* Instruction *
Please set down each of the lines below once more, exactly, omitting all pictures.
##### Data records
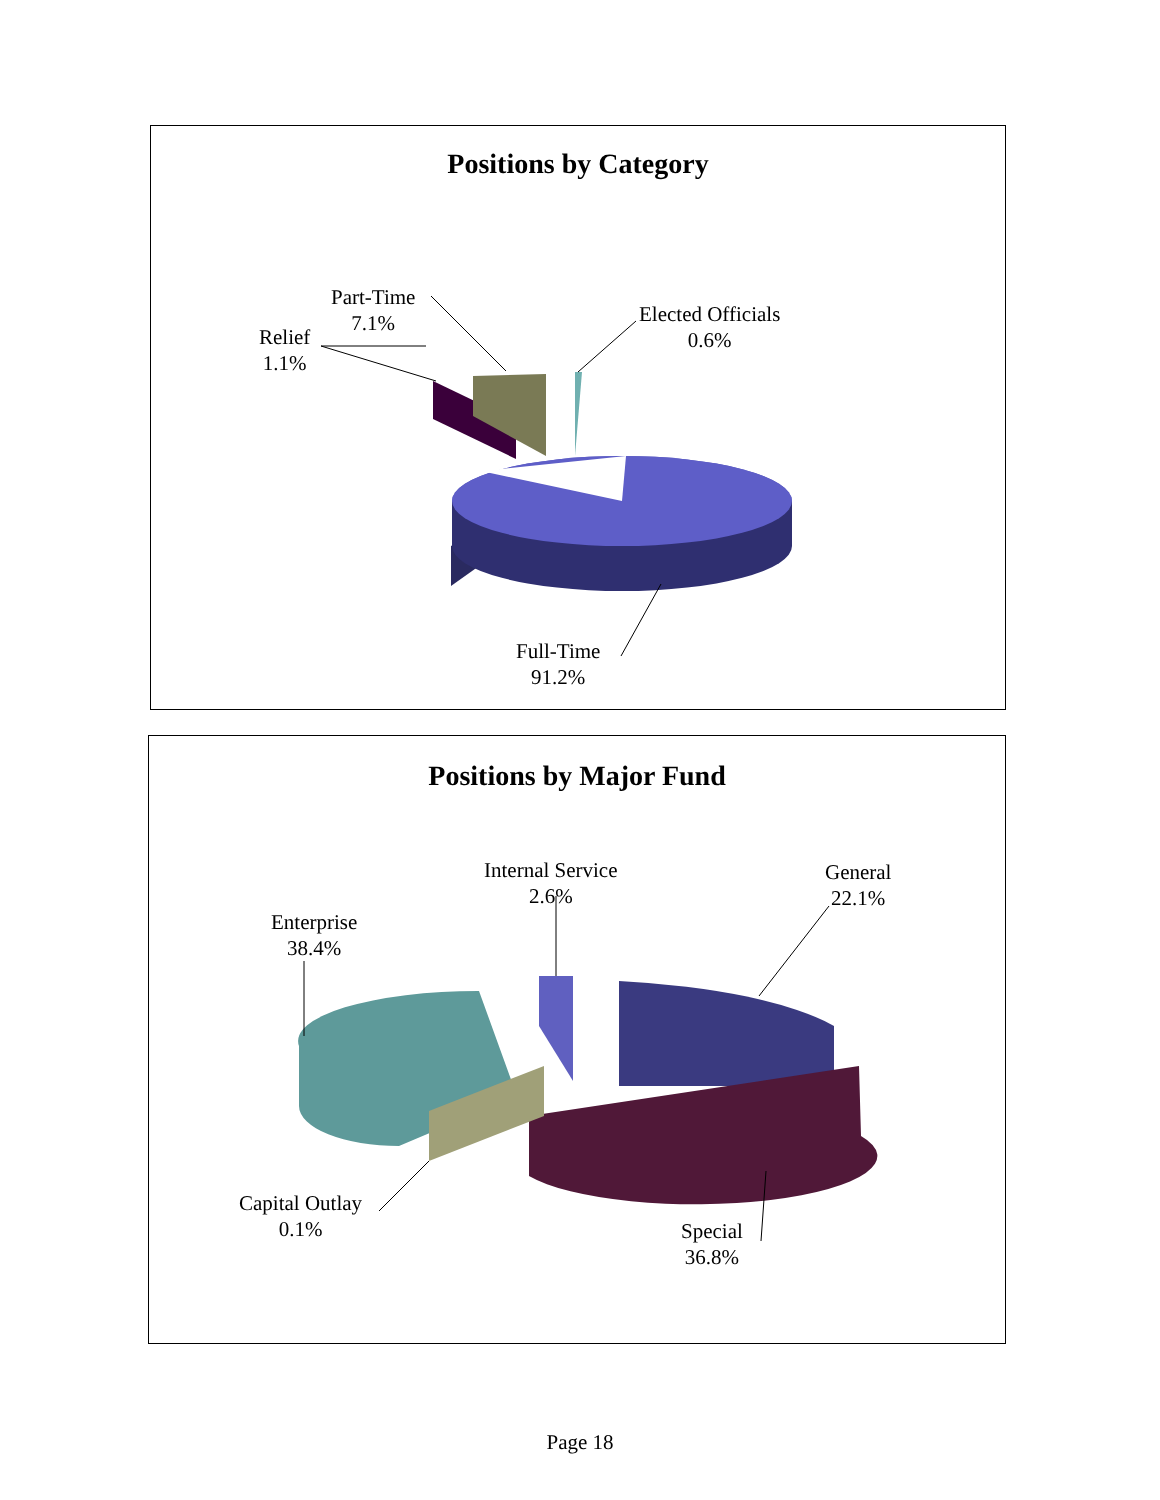Positions by Category
Part-Time
7.1%
Relief
1.1%
Elected Officials
0.6%
Full-Time
91.2%
Positions by Major Fund
Internal Service
2.6%
General
22.1%
Enterprise
38.4%
Capital Outlay
0.1%
Special
36.8%
Page 18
##########
* Output for this exercise *
Positions by Category
Part-Time
7.1%
Relief
1.1%
Elected Officials
0.6%
Full-Time
91.2%
Positions by Major Fund
Internal Service
2.6%
General
22.1%
Enterprise
38.4%
Capital Outlay
0.1%
Special
36.8%
Page 18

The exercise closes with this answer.